I've seen a number of stories on the research of a team of people at International Center for Tropical Agriculture, the USDA, and elsewhere, some of which was published in a paper in the Proceedings of the Royal Society B and in another paper in the Proceedings of the National Academies of Science (PNAS). The team aimed to identified where many of our crops originated and how our eating patterns have changed over time.
Their website has a number of fantastic, interactive visualizations. Here's one.
What I like about the figure above is how it challenges our idea of what is "local" or "authentic." It also illustrates how much we've gained from trading with people in different parts of the world.
The folks at Scientific American put together this graph based on data in the PNAS article, showing the convergence of dietary patterns worldwide.
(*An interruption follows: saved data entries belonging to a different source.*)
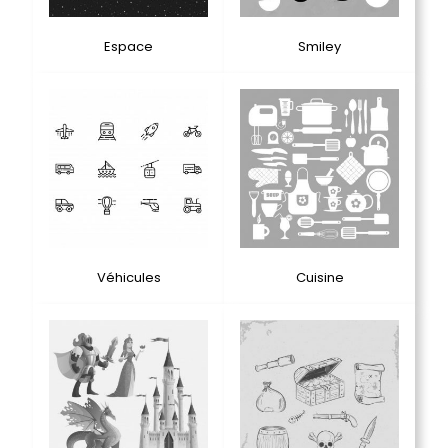
Espace
Smiley
Véhicules
Cuisine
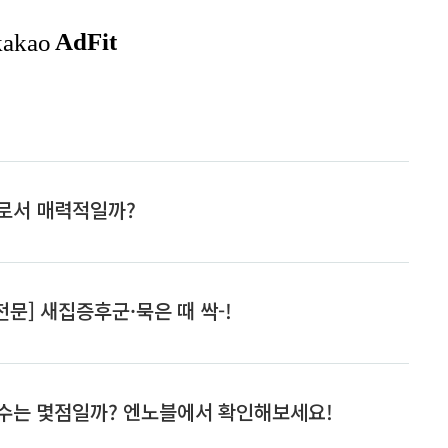
구를 넘어, 자기 탐색의 깊이
이해하는 첫걸음입니다. 각 숫자는 특별
 제공합니다. 명리학 연구를
한 의미를 담고 있으며, 이를 통해 나의 성
신을 더 깊이 파헤치고, 내면의
격, 잠재력, 그리고 운명에 대한 통찰력을
하는 과정은 매우 의미 있고
얻을 수 있습니다. 1) 나의 주요 특징을 나
력을 얻을 수 있습니다. 1) 숫
타내는 주요 숫자 명리학은 각 숫자가 특
인 의미 이해하기 명리학 연
정한 특징과 의미를 지닙니다. 예를 들어,
나의 주요 숫자와 부수적인 숫
나의 주요 숫자가 '1'이라면 리더십, 결단
 심층적인 ..
력, 그리고 ..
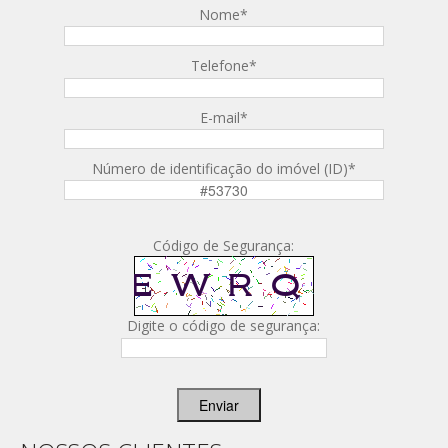
Nome
*
Telefone
*
E-mail
*
Número de identificação do imóvel (ID)
*
Código de Segurança:
Digite o código de segurança:
Enviar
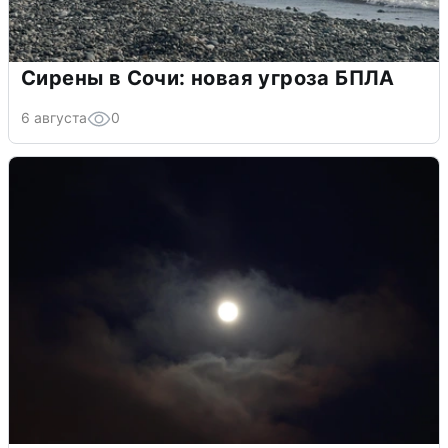
Сирены в Сочи: новая угроза БПЛА
6 августа
0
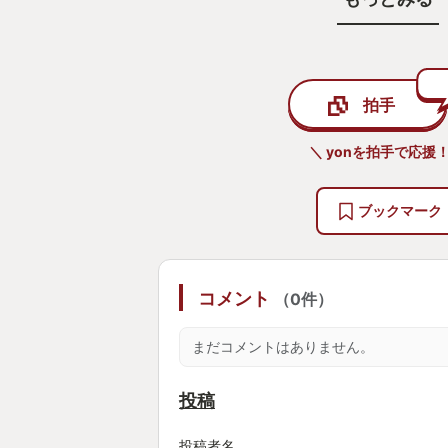
えを感じることができました。
ストーリークリアはまだですが、子
拍手
ームを楽しむ機会をくれたピクミン
ザイヤーです。
＼ yonを拍手で応援！
そして、みんなの心をソフト一本で
う会社に、改めて感服、感謝するば
ブックマーク
コメント
（0件）
まだコメントはありません。
投稿
投稿者名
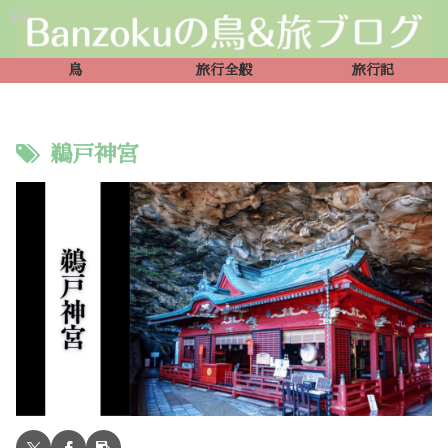
鳥
旅行全般
旅行記
鵜戸神宮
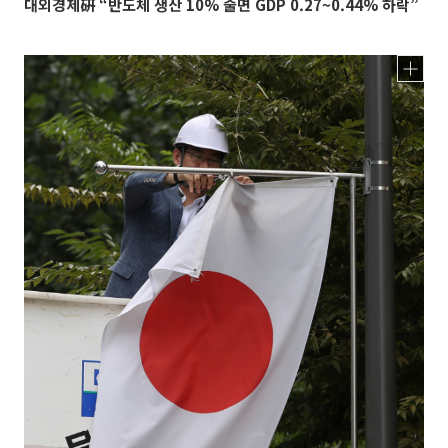
대외경제硏 “반도체 생산 10% 줄면 GDP 0.27~0.44% 하락”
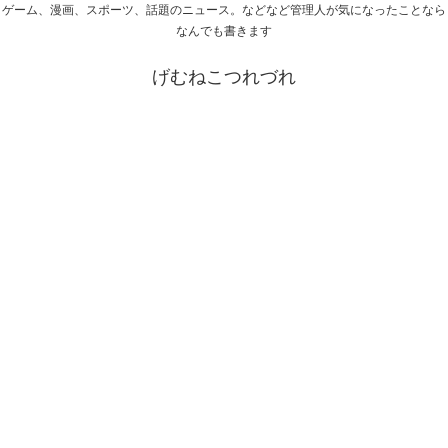
ゲーム、漫画、スポーツ、話題のニュース。などなど管理人が気になったことなら
なんでも書きます
げむねこつれづれ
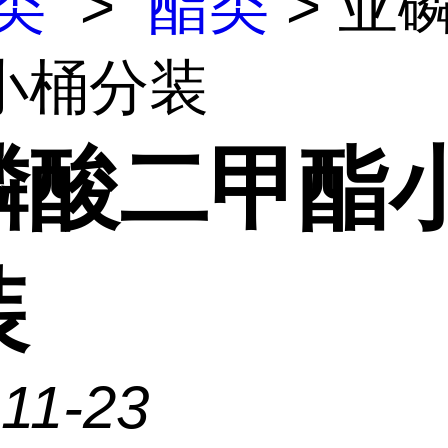
类
>
酯类
> 亚
小桶分装
磷酸二甲酯
装
11-23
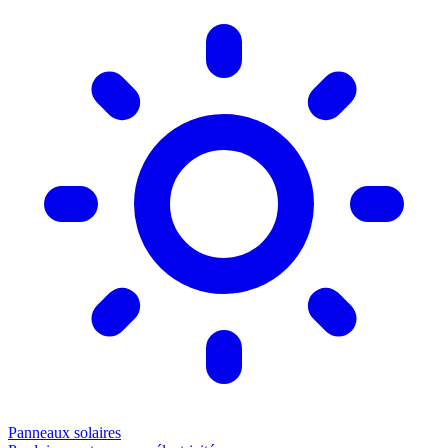
Panneaux solaires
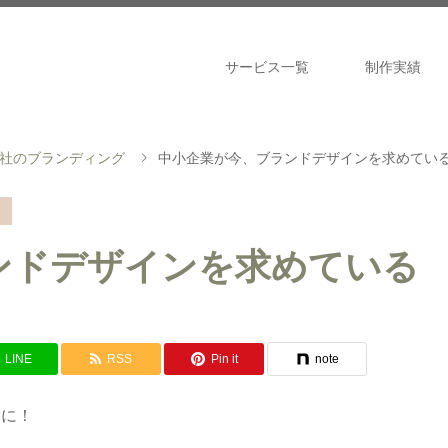
サービス一覧
制作実績
社のブランディング
中小企業が今、ブランドデザインを求めてい
ンドデザインを求めている
LINE
RSS
Pin it
note
ドに！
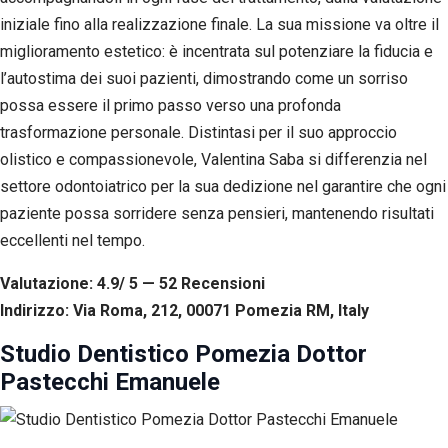
iniziale fino alla realizzazione finale. La sua missione va oltre il
miglioramento estetico: è incentrata sul potenziare la fiducia e
l’autostima dei suoi pazienti, dimostrando come un sorriso
possa essere il primo passo verso una profonda
trasformazione personale. Distintasi per il suo approccio
olistico e compassionevole, Valentina Saba si differenzia nel
settore odontoiatrico per la sua dedizione nel garantire che ogni
paziente possa sorridere senza pensieri, mantenendo risultati
eccellenti nel tempo.
Valutazione: 4.9/ 5 — 52
R
ecensioni
Indirizzo: Via Roma, 212, 00071 Pomezia RM, Italy
Studio Dentistico Pomezia Dottor
Pastecchi Emanuele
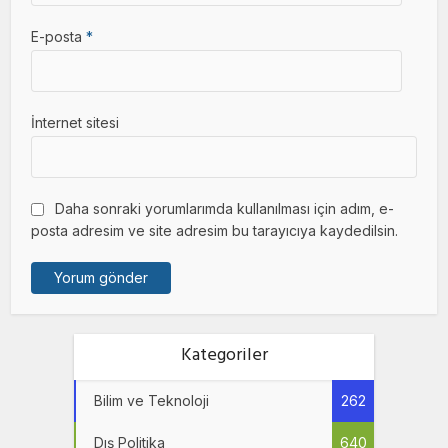
E-posta
*
İnternet sitesi
Daha sonraki yorumlarımda kullanılması için adım, e-
posta adresim ve site adresim bu tarayıcıya kaydedilsin.
Kategoriler
Bilim ve Teknoloji
262
Dış Politika
640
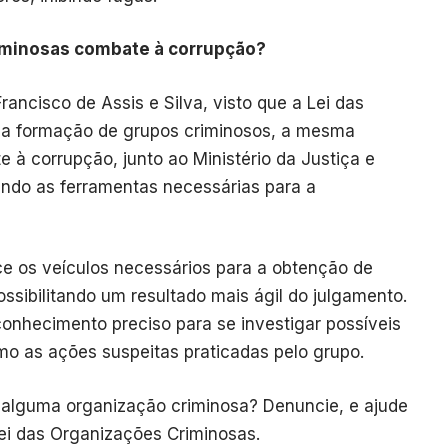
iminosas combate à corrupção?
ancisco de Assis e Silva, visto que a Lei das
a formação de grupos criminosos, a mesma
e à corrupção, junto ao Ministério da Justiça e
ndo as ferramentas necessárias para a
ce os veículos necessários para a obtenção de
ssibilitando um resultado mais ágil do julgamento.
onhecimento preciso para se investigar possíveis
o as ações suspeitas praticadas pelo grupo.
 alguma organização criminosa? Denuncie, e ajude
ei das Organizações Criminosas.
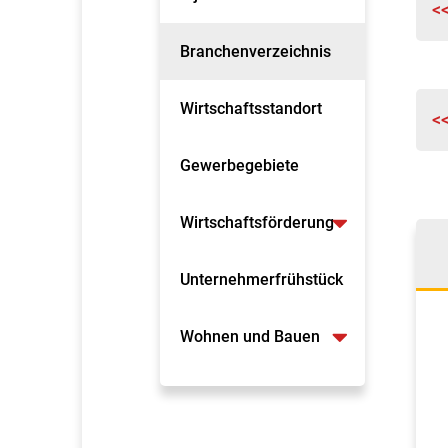
<
Branchenverzeichnis
Wirtschaftsstandort
<
Gewerbegebiete
Wirtschaftsförderung
Unternehmerfrühstück
Wohnen und Bauen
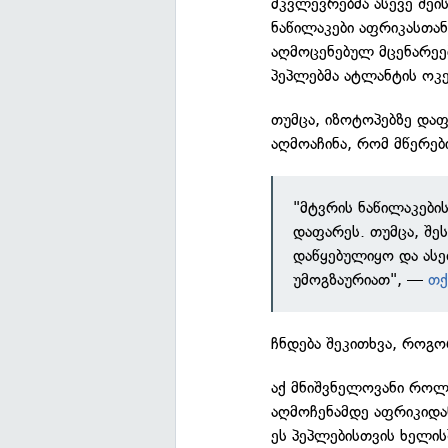
მკვლევრებმა ასევე შეი
ნაწილაკები აფრიკასთან
აღმოცენებულ მცენარეე
პეპლებმა ატლანტის ოკ
თუმცა, იზოტოპებზე დაფ
აღმოაჩინა, რომ მწერებ
"მტვრის ნაწილაკები
დაფარეს. თუმცა, შე
დაწყებულიყო და ასე
უმოგზაურიათ", —
თქ
ჩნდება შეკითხვა, როგო
აქ მნიშვნელოვანი როლი
აღმოჩენამდე აფრიკიდა
ეს პეპლებისთვის ხელის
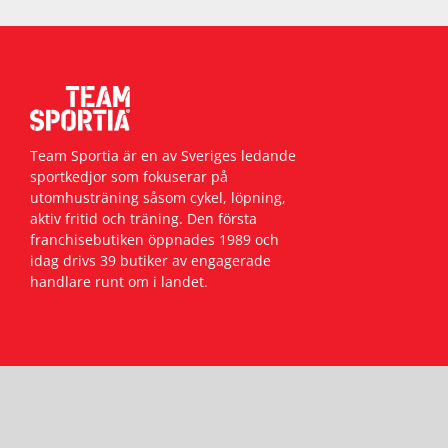
Team Sportia är en av Sveriges ledande
sportkedjor som fokuserar på
utomhusträning såsom cykel, löpning,
aktiv fritid och träning. Den första
franchisebutiken öppnades 1989 och
idag drivs 39 butiker av engagerade
handlare runt om i landet.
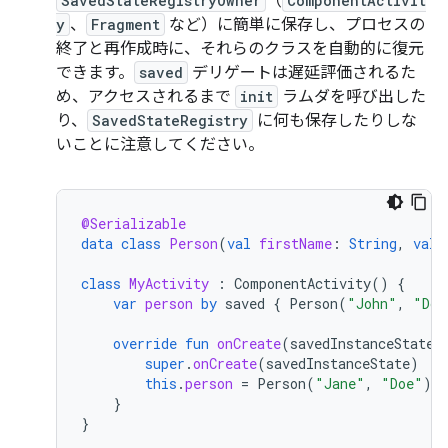
SavedStateRegistryOwner
（
ComponentActivit
y
、
Fragment
など）に簡単に保存し、プロセスの
終了と再作成時に、それらのクラスを自動的に復元
できます。
saved
デリゲートは遅延評価されるた
め、アクセスされるまで
init
ラムダを呼び出した
り、
SavedStateRegistry
に何も保存したりしな
いことに注意してください。
@Serializable
data
class
Person
(
val
firstName
:
String
,
val
class
MyActivity
:
ComponentActivity
()
{
var
person
by
saved
{
Person
(
"John"
,
"Doe
override
fun
onCreate
(
savedInstanceState
:
super
.
onCreate
(
savedInstanceState
)
this
.
person
=
Person
(
"Jane"
,
"Doe"
)
}
}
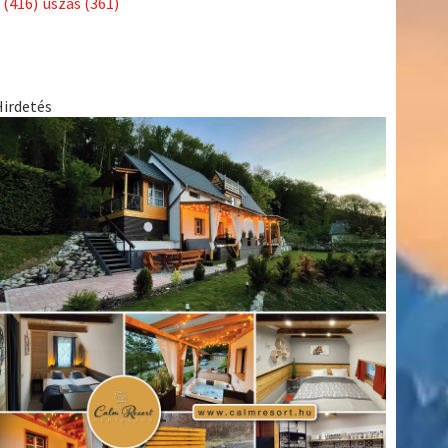
(416)
úszás
(361)
Hirdetés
While there might be a temptation to decry the "sameness" brought about by globalism and the loss of cultural foods, the reality is much cheerier. First, as the initial figure showed, what we think of as "our" cultural foods are probably relatively recent historical constructs. Second, one of the reasons people eat more similarly to each other across the world is that we are now all eating each other's foodstuffs. We've taken the best from each country and culture and exported it everywhere, and as a result have more diverse diets. Finally, this trade has forestalled the doom-and-gloom Malthusian concern, as there has been a near universal increase in calorie availability worldwide.